Se il principio del do ut des è sempre valido, a Debora Serracchiani non rimarrà che attendere la data del 5 marzo, il day-after delle prossime elezioni politiche, per sapere se tutti i suoi “sforzi” saranno adeguatamente premiati con l’elezione alla Camera dei Deputati nella squadra del Partito Democratico.
La dimissionaria Governatrice del Friuli Venezia Giulia che si candiderà nel collegio uninominale di Trieste ha tra le mani una carta da giocarsi che potrebbe avere peso nella corsa allo scranno di Montecitorio, almeno nelle simpatie degli amministratori locali.
Prima di lasciare vacante la poltrona, infatti, la Serracchiani ha posto il suo sigillo su una norma che consente a sindaci, presidenti o consiglieri provinciali e regionali di godere di una maggiorazione del 35% sullo stipendio, qualora la rinuncia al lavoro originario avesse determinato una perdita di guadagno.
Una disposizione, sì, dai principi condivisibili, ma che si è rivelata un’arma dagli effetti perversi. Questa norma, infatti, è stata sfruttata anche dagli amministratori locali che sono già in pensione e ha consentito loro di guadagnare una maggiorazione sulle indennità di carica, seppur non ce ne sia ragione: quale perdita economica può esserci quando si percepisce una pensione fissa?
La questione è riconducibile al caso dell’assessore comunale di Porcia (PN), Anna Iacono che, essendo già in pensione, non godeva di alcun benefit. Tuttavia, dopo aver appreso che il sindaco di Pordenone, nella sua stessa posizione, usufruiva della maggiorazione del 35% sfruttando il vulnus della legge, ha pensato di fare domanda non soltanto per accedere al beneficio economico, ma ha anche preteso “tutte le somme maturate nel quinquennio precedente, oltre ad interessi e rivalutazione monetaria”.
Ovviamente (ironico, ndr) l’istanza è stata accolta dal segretario del Comune, non senza però raccogliere i pareri negativi del Collegio dei Revisori Contabili dell’Ente e del Responsabile interno degli Affari Generali e Istituzionali.
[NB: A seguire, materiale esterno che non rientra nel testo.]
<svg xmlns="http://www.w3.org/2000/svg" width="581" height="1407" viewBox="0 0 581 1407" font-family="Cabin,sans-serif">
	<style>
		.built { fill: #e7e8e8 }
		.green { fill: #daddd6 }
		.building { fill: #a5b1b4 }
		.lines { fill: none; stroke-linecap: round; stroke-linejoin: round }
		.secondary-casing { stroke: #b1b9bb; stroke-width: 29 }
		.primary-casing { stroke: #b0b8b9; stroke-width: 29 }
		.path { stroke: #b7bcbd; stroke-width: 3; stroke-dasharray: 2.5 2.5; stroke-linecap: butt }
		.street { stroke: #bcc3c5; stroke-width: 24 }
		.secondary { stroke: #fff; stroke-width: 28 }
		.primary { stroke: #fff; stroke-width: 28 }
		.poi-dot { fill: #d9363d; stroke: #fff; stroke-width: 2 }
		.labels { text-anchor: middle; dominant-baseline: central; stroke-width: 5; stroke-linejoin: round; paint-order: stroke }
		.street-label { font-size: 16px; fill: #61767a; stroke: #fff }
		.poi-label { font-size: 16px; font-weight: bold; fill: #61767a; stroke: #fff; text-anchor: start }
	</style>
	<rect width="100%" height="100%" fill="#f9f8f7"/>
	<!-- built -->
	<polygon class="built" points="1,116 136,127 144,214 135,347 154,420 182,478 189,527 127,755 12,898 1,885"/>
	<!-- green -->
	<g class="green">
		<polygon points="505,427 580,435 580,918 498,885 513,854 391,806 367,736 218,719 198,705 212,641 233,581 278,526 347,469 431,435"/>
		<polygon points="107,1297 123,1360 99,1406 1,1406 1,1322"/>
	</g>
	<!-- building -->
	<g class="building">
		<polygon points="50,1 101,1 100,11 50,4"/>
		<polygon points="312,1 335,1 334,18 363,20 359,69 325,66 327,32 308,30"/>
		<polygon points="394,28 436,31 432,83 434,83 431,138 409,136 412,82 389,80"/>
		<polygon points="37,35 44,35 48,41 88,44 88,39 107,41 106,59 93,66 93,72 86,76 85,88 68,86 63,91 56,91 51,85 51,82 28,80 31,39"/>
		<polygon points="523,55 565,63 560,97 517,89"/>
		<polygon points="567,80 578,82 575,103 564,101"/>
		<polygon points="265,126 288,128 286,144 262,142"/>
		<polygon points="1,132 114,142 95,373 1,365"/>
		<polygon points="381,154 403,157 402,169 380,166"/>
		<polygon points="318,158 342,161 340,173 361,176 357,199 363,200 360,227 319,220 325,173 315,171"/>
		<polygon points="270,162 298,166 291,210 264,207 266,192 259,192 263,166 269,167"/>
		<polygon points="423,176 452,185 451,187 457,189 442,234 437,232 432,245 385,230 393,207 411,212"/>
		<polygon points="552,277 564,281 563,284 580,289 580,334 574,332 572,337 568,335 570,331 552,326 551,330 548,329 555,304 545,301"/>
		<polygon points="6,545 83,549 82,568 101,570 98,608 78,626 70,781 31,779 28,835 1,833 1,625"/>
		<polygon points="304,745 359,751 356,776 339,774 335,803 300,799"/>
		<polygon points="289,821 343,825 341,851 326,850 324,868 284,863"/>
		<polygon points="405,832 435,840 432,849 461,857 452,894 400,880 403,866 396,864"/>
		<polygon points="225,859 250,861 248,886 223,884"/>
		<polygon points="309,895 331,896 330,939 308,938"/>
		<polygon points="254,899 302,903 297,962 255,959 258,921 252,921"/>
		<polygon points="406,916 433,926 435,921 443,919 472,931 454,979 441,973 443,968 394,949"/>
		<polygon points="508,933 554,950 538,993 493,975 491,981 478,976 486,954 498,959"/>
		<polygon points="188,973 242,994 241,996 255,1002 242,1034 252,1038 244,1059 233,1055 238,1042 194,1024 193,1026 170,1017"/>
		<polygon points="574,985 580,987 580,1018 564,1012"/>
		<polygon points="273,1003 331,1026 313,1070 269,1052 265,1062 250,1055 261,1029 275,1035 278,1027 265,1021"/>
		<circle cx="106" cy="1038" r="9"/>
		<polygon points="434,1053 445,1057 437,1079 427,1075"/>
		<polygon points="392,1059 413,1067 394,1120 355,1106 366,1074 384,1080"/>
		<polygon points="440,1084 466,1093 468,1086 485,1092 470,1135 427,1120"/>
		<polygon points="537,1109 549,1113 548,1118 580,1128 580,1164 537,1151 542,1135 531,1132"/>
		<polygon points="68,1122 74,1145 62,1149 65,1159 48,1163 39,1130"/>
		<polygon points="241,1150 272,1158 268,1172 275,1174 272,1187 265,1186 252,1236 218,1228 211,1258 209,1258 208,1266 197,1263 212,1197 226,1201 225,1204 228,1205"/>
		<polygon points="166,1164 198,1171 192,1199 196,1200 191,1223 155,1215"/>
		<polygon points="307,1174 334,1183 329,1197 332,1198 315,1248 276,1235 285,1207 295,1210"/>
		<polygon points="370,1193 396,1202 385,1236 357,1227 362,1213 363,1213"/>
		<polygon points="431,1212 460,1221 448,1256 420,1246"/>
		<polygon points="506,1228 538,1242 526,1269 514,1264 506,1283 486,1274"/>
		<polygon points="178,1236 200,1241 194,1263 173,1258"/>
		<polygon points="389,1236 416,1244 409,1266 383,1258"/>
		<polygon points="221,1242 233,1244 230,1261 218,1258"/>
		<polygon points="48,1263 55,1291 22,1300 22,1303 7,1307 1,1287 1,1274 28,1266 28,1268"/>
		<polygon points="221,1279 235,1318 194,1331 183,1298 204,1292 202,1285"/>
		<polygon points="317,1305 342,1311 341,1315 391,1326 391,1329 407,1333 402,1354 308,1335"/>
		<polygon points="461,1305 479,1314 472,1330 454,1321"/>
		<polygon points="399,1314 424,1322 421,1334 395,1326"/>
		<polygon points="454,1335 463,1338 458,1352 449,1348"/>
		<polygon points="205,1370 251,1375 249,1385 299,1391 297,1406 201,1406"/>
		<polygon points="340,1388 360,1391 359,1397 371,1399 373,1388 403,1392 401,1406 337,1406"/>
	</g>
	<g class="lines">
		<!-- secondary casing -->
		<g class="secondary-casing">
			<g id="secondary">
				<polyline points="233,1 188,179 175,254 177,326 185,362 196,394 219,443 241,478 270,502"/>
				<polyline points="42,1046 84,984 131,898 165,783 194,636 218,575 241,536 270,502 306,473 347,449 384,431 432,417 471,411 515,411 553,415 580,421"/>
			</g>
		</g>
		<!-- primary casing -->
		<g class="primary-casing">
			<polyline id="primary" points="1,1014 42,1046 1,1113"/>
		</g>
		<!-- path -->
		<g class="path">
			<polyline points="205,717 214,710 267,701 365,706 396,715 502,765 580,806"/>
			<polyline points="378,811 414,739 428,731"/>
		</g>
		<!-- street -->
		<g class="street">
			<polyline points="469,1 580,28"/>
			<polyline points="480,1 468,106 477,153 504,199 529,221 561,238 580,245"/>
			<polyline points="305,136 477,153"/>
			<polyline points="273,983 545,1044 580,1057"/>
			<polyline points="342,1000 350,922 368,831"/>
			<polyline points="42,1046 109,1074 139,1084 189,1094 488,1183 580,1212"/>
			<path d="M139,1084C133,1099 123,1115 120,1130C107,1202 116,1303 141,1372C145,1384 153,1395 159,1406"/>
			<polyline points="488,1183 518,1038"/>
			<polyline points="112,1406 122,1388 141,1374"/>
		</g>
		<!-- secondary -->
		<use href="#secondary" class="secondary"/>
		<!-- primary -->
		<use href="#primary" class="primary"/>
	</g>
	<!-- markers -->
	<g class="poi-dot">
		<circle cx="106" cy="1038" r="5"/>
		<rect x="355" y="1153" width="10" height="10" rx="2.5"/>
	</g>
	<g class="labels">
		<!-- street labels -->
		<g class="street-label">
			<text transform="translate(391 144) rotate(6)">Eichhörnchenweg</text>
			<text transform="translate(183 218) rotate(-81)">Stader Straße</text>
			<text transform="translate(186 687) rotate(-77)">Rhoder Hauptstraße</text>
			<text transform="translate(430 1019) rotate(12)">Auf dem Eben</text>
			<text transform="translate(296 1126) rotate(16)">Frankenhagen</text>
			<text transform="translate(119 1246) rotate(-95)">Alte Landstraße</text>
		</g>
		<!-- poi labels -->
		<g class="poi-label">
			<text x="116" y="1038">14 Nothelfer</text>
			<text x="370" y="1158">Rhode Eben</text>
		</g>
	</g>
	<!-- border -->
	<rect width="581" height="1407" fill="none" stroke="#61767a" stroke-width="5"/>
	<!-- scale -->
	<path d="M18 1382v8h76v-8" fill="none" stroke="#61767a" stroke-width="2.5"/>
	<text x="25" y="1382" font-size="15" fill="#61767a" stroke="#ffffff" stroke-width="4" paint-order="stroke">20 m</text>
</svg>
Il ricorso da parte di due assessori comunali ha fatto sì che sulla questione si pronunciasse la Corte dei Conti, la quale ha chiamato in causa la Governatrice, sottolineando l’urgenza di modificare questa norma, trattandosi di un regolamento regionale.
Ed ecco, dunque, che rientra in campo la Serracchiani. Con una manovra machiavellica, il Consiglio Regionale da lei presieduto si è affrettato ad approvare all’unanimità un emendamento che stabilisce come il bonus non spetti a chi è già in pensione, tuttavia gli “amministratori degli enti locali che hanno percepito, prima dell’entrata in vigore della presente legge, la maggiorazione delle indennità di funzione anche se è titolare del trattamento di quiescenza, ai sensi della disciplina di cui alla citata deliberazione, mantengono quanto già percepito”.
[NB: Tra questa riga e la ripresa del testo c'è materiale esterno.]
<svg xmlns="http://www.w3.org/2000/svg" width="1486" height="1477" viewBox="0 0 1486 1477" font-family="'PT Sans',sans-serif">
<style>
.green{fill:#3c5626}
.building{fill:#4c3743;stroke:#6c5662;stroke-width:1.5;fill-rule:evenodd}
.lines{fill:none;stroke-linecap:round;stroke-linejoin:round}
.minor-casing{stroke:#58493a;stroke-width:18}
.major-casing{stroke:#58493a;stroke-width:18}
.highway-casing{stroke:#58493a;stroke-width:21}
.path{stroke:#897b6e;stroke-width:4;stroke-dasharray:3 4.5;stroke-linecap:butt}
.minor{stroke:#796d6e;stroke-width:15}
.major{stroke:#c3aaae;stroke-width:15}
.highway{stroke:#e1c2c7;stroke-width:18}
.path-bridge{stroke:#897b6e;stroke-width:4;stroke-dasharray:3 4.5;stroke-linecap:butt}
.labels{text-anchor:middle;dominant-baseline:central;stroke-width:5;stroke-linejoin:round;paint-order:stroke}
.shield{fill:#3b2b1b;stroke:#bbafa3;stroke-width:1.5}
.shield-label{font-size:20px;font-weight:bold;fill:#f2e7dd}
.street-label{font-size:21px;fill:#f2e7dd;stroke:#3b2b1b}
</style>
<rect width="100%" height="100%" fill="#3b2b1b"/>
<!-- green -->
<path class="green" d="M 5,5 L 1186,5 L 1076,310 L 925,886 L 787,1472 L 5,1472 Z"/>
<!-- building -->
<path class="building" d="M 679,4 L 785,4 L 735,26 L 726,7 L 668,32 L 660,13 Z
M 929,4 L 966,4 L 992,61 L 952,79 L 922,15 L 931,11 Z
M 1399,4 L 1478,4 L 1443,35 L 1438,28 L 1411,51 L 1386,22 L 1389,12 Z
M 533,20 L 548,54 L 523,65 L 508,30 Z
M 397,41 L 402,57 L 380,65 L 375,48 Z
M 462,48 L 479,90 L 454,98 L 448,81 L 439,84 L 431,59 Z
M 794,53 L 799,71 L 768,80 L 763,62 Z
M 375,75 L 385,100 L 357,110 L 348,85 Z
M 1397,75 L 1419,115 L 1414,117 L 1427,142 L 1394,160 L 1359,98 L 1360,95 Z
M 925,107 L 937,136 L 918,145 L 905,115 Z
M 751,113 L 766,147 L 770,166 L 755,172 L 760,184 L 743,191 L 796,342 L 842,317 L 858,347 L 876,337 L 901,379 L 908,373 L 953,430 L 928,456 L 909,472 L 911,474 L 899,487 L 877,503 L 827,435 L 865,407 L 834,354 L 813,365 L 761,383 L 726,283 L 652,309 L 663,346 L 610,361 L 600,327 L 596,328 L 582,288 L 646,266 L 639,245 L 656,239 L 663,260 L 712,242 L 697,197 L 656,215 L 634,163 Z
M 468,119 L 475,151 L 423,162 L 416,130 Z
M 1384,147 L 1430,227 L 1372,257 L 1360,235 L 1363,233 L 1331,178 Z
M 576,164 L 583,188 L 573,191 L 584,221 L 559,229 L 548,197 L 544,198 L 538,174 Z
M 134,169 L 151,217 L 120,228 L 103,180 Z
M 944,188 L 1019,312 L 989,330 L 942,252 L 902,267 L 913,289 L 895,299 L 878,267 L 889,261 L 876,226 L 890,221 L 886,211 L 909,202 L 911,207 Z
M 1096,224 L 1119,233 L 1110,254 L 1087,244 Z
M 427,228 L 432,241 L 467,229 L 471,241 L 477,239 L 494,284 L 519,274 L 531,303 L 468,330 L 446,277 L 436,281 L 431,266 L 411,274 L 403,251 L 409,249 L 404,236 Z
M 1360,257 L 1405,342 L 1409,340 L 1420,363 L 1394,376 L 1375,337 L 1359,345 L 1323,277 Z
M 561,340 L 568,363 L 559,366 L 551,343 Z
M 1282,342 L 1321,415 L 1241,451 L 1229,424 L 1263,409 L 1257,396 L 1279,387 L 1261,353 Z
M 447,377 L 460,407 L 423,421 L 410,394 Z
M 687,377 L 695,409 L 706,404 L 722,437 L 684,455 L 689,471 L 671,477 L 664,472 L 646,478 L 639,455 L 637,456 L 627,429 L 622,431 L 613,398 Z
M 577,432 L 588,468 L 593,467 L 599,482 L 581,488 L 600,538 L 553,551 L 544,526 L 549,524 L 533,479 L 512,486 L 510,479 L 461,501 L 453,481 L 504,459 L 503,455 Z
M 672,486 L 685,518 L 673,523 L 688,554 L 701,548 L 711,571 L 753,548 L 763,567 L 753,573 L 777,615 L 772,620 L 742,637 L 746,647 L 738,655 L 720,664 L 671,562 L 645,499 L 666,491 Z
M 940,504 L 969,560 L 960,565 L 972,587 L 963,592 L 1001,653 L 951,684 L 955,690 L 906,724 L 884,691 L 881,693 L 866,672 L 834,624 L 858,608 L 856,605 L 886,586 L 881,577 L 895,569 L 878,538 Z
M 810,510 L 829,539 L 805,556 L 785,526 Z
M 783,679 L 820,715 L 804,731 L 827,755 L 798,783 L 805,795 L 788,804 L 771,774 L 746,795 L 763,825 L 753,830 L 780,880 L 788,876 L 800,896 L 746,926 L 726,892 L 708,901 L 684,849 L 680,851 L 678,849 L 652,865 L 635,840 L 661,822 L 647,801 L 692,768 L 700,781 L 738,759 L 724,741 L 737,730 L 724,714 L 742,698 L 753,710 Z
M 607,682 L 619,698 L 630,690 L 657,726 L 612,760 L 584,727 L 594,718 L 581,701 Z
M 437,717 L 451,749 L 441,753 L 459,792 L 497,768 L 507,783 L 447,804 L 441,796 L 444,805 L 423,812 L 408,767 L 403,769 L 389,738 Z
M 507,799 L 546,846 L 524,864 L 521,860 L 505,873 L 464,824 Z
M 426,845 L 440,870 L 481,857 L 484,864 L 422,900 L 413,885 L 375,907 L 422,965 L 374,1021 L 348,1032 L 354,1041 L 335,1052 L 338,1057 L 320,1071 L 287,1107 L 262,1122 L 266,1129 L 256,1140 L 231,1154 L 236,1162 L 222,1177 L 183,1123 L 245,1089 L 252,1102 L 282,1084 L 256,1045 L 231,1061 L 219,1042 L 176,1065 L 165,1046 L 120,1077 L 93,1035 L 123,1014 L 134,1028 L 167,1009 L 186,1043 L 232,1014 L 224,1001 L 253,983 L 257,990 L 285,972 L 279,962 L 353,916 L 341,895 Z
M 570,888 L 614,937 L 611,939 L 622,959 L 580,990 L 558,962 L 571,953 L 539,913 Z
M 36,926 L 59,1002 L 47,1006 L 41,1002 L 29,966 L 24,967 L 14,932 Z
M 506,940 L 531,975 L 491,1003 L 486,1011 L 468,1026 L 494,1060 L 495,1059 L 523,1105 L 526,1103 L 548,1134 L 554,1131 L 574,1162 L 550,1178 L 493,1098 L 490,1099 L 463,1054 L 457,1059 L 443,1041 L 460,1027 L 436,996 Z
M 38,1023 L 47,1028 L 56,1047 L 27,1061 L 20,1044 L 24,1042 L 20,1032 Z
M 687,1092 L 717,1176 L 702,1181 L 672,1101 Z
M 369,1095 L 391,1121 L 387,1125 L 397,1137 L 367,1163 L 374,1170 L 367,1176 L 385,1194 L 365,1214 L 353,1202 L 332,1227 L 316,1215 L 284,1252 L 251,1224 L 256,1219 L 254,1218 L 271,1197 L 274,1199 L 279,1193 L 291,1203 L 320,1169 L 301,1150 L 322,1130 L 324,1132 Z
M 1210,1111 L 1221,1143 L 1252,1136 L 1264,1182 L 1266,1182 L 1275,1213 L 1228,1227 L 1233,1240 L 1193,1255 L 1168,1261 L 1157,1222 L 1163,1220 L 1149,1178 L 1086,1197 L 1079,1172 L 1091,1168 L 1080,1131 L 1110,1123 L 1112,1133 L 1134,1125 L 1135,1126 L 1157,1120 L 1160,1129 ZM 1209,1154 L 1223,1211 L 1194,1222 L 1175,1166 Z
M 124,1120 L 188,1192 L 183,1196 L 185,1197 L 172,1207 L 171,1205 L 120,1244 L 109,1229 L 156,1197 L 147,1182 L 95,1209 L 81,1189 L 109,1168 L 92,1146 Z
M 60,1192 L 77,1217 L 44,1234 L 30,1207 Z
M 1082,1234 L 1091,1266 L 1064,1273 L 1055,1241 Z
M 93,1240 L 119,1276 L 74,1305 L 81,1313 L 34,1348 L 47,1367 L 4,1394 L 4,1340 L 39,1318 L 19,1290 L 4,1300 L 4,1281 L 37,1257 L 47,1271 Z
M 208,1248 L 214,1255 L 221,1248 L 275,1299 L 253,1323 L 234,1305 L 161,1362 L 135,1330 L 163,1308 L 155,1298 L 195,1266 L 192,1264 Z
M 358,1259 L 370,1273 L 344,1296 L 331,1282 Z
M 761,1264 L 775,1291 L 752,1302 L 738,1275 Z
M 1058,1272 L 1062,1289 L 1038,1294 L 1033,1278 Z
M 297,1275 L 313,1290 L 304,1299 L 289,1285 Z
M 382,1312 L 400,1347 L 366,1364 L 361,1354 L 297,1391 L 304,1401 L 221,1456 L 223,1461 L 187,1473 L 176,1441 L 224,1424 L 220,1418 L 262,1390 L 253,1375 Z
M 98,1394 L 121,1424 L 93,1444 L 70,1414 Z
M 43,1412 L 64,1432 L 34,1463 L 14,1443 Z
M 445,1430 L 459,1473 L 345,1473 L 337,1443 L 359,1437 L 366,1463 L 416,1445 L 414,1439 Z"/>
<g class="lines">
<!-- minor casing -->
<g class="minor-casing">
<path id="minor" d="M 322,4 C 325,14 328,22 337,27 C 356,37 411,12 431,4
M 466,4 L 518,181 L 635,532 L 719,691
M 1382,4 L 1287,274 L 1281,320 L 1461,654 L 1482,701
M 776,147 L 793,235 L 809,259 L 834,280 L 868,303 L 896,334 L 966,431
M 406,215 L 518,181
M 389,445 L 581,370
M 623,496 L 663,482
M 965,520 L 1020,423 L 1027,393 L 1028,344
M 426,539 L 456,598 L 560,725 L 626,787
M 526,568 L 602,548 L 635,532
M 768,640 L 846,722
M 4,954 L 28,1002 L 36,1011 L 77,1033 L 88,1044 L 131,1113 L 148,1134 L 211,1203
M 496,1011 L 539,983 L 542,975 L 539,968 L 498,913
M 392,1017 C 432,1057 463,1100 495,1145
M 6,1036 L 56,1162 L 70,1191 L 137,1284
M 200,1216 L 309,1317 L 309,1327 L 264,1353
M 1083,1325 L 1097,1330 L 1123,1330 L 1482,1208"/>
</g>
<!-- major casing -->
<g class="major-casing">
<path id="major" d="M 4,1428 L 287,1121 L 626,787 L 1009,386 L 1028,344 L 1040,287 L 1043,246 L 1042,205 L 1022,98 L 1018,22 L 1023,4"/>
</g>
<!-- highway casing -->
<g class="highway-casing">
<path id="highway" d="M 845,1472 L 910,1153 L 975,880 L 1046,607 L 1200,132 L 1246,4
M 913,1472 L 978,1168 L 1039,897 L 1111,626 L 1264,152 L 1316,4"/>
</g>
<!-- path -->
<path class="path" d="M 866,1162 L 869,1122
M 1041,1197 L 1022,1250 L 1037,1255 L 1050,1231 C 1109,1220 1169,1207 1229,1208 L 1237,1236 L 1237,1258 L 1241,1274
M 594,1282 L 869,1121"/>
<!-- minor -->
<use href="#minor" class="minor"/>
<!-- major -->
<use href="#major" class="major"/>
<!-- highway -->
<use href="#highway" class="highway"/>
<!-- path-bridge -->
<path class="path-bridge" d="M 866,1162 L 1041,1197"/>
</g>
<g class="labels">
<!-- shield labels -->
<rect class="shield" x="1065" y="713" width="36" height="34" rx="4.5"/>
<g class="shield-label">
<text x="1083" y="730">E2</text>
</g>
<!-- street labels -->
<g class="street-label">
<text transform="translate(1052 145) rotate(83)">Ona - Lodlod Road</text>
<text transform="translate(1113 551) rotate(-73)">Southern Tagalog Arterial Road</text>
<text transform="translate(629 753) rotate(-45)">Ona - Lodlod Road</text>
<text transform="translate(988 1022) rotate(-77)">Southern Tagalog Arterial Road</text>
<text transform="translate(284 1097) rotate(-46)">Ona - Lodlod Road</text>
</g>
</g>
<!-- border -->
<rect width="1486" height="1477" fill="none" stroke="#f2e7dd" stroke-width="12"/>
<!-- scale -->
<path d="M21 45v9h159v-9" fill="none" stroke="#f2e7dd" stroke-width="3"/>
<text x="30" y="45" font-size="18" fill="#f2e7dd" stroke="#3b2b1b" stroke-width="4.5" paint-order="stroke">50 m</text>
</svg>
Uno “scherzo”, insomma, che è costato ben tre milioni di euro negli ultimi cinque anni alle casse della Regione Friuli Venezia Giulia.
L’anomalia è stata più volte denunciata da Alternativa Libera, già nel febbraio 2015, sottoponendo la situazione all’attenzione della Governatrice e dell’allora ministro per le Riforme Costituzionali, Maria Elena Boschi, richiamando i principi di uguaglianza tra tutti i cittadini titolari di un assegno pensionistico, di garanzia di una regolare gestione finanziaria, di efficienza ed efficacia dell’azione amministrativa dello Stato e degli Enti locali.
Nulla di tutto ciò è servito per cambiare lo stato delle cose. Alla governatrice sono state sufficienti poche righe di risposta per archiviare la questione: i diritti acquisiti dai politici non si toccano. I bonus rimangono a chi li ha intascati. Con buona pace dei cittadini che non fanno politica in Friuli.
Chissà se questa mossa sarà sufficiente a Debora Serracchiani per garantirsi l’elezione alla Camera dei Deputati.